Bref, tout cela promet des vacances riches en émotions.
Ah, le mot de la fin : si l'on en croit le Ministère, ce n'est pas dans cette région que ma carrière de trafiquant de drogue va décoller. Trois fois hélas !
"En Syrie, les crimes et délits liés aux stupéfiants sont très sévèrement réprimés. Les personnes accusées de contrebande, fabrication ou culture de stupéfiants encourent la peine de mort, la réclusion à perpétuité ou, une peine d’emprisonnement d’au moins 20 ans. Les personnes accusées de trafic de stupéfiants risquent la réclusion à perpétuité et une amende de 25.000 à 100.000 euros."
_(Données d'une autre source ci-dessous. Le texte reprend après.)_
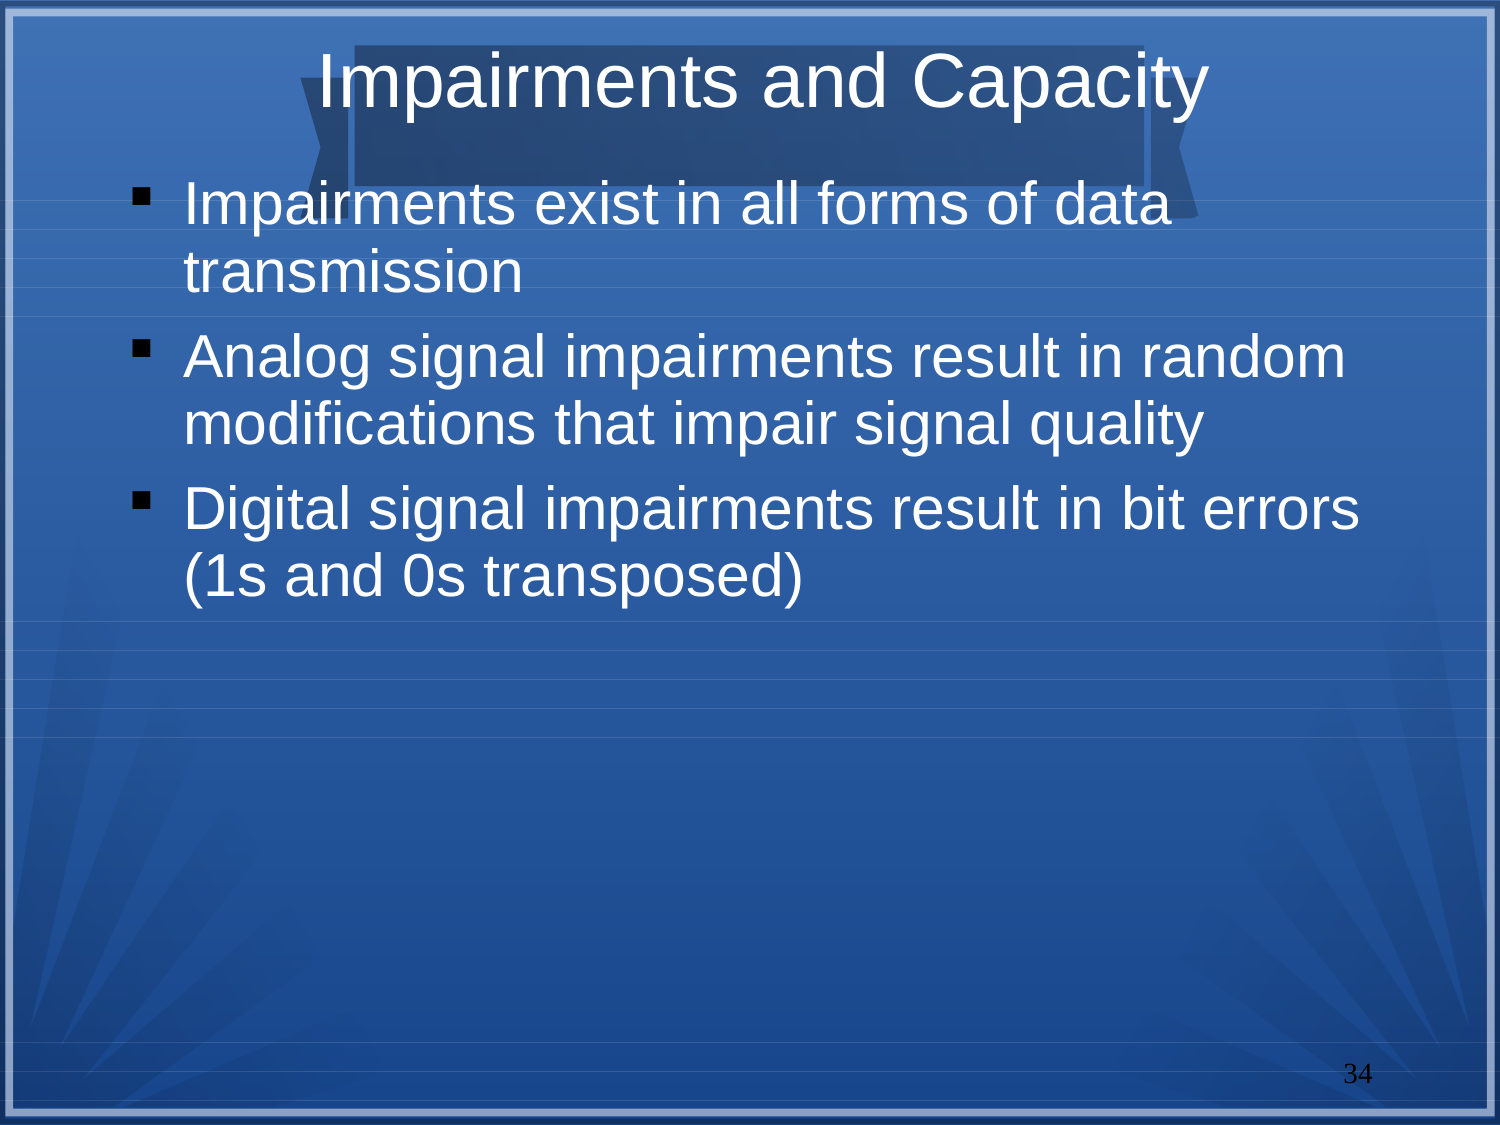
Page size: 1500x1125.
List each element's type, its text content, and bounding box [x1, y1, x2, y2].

title Impairments and Capacity [112, 0, 1388, 162]
list Impairments exist in all forms of data transmission Analog signal impairments result in random modifications that impair signal quality Digital signal impairments result in bit errors (1s and 0s transposed) [112, 162, 1388, 1025]
text_box 47 [1074, 1050, 1388, 1125]
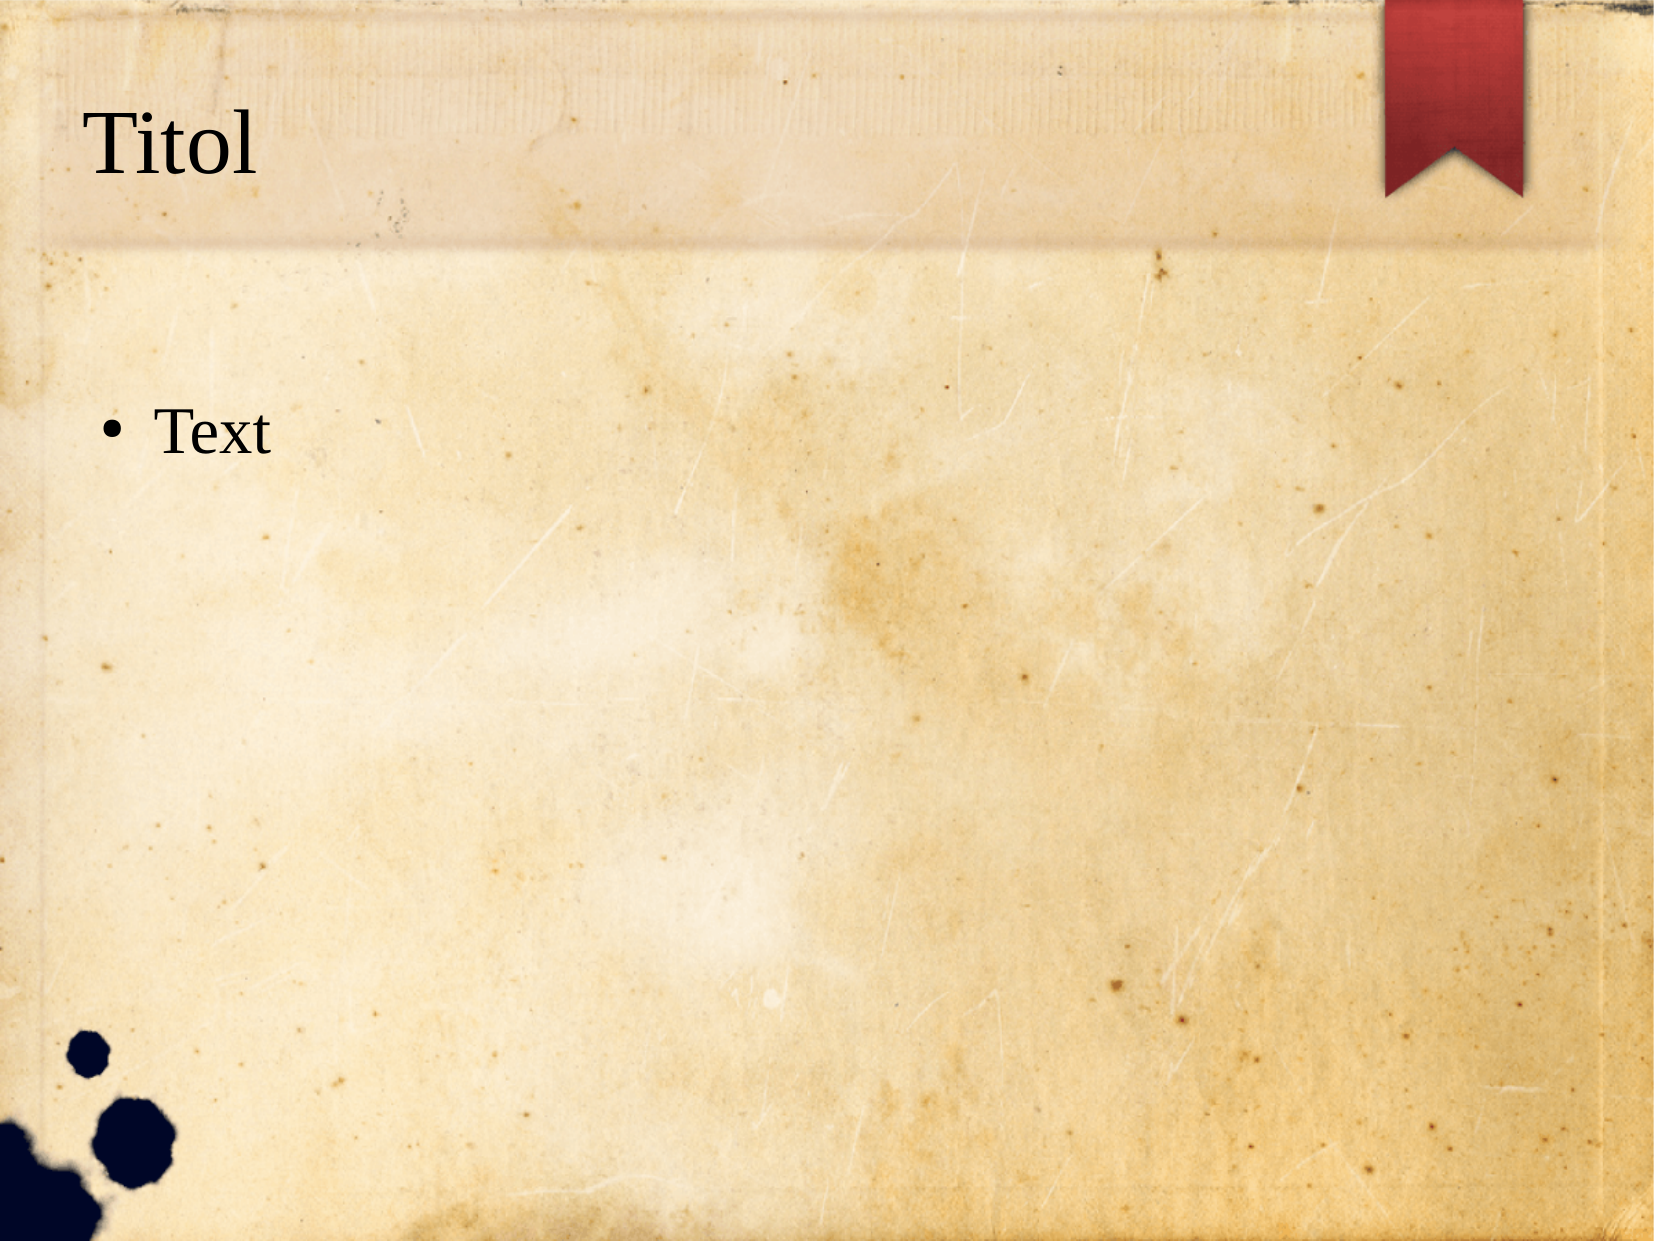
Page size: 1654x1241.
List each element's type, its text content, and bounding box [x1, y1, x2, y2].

title Titol [82, 41, 1347, 245]
list Text [82, 290, 1538, 1010]
picture [0, 0, 1654, 1241]
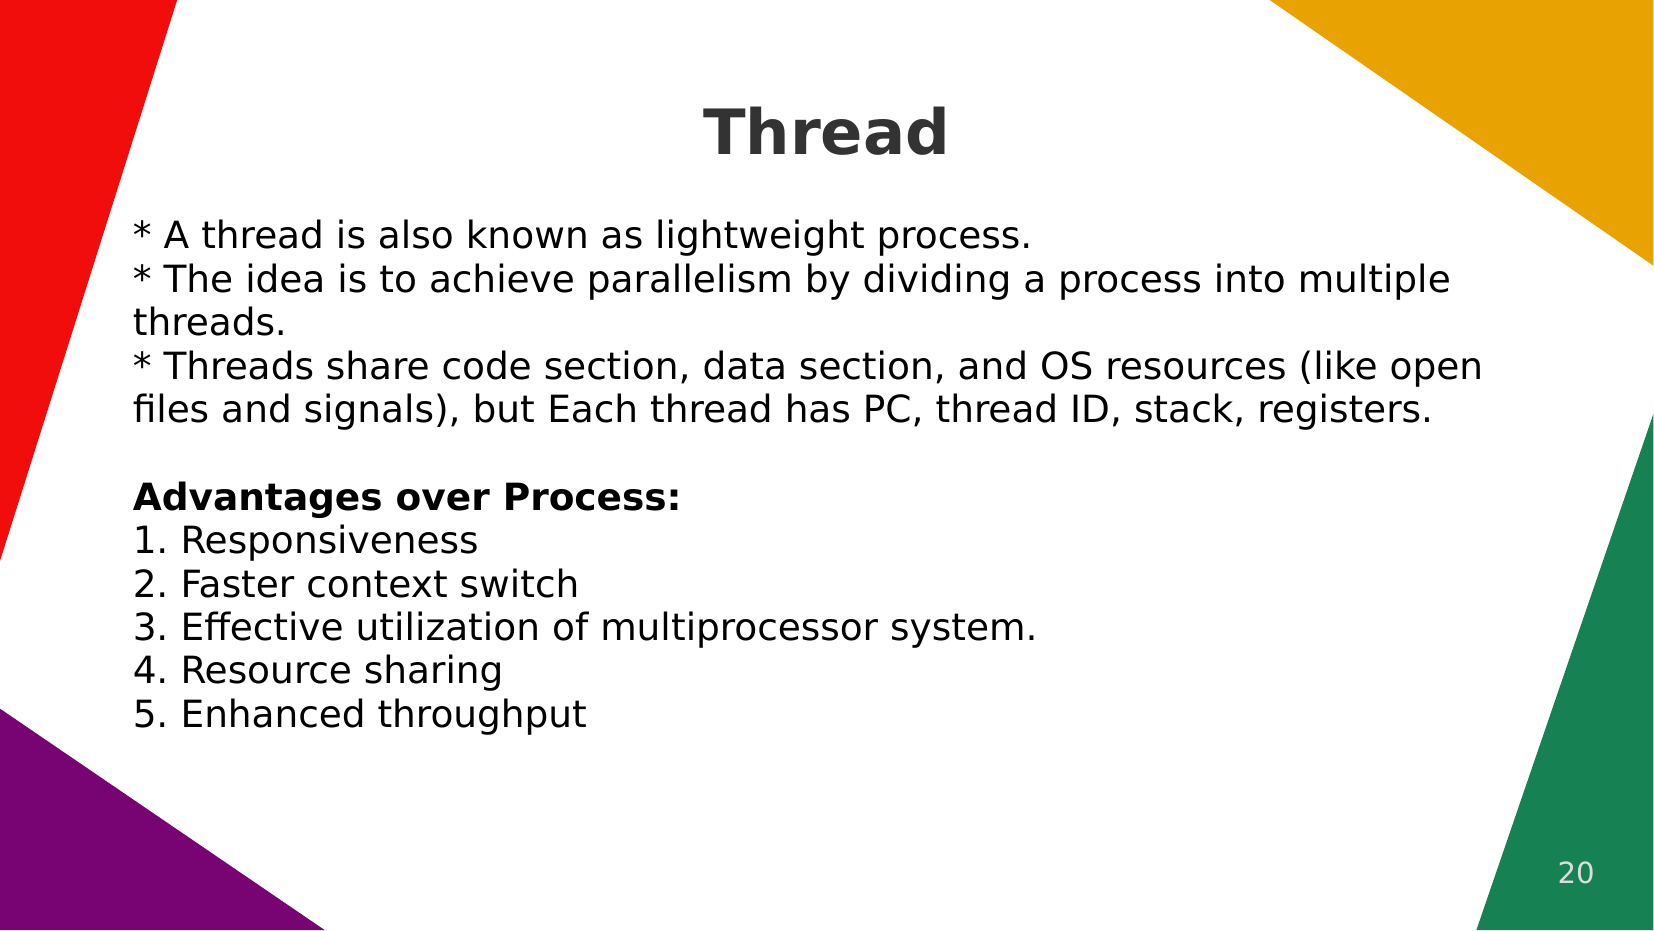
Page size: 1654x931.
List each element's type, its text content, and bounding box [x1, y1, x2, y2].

title Thread [118, 59, 1536, 206]
text_box * A thread is also known as lightweight process. * The idea is to achieve parallelism by dividing a process into multiple threads. * Threads share code section, data section, and OS resources (like open files and signals), but Each thread has PC, thread ID, stack, registers. Advantages over Process: 1. Responsiveness 2. Faster context switch 3. Effective utilization of multiprocessor system. 4. Resource sharing 5. Enhanced throughput [118, 206, 1536, 768]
"Avertissement concernant la drogue [au Liban] : La législation est très sévère et strictement appliquée. La simple possession ou consommation de drogue, même en quantité limitée à quelques grammes, est punie comme le trafic lui-même. Les peines d’emprisonnement applicables vont de 3 mois à perpétuité et sont assorties d’une amende importante (...) . Les conditions de détention au Liban, même pour une courte période, sont éprouvantes en raison de la surpopulation et de la vétusté des locaux pénitentiaires. (...) Les interventions sur dénonciation, y compris chez les particuliers, ne sont pas rares."
Aucun commentaire:
Enregistrer un commentaire
Un petit bonjour ?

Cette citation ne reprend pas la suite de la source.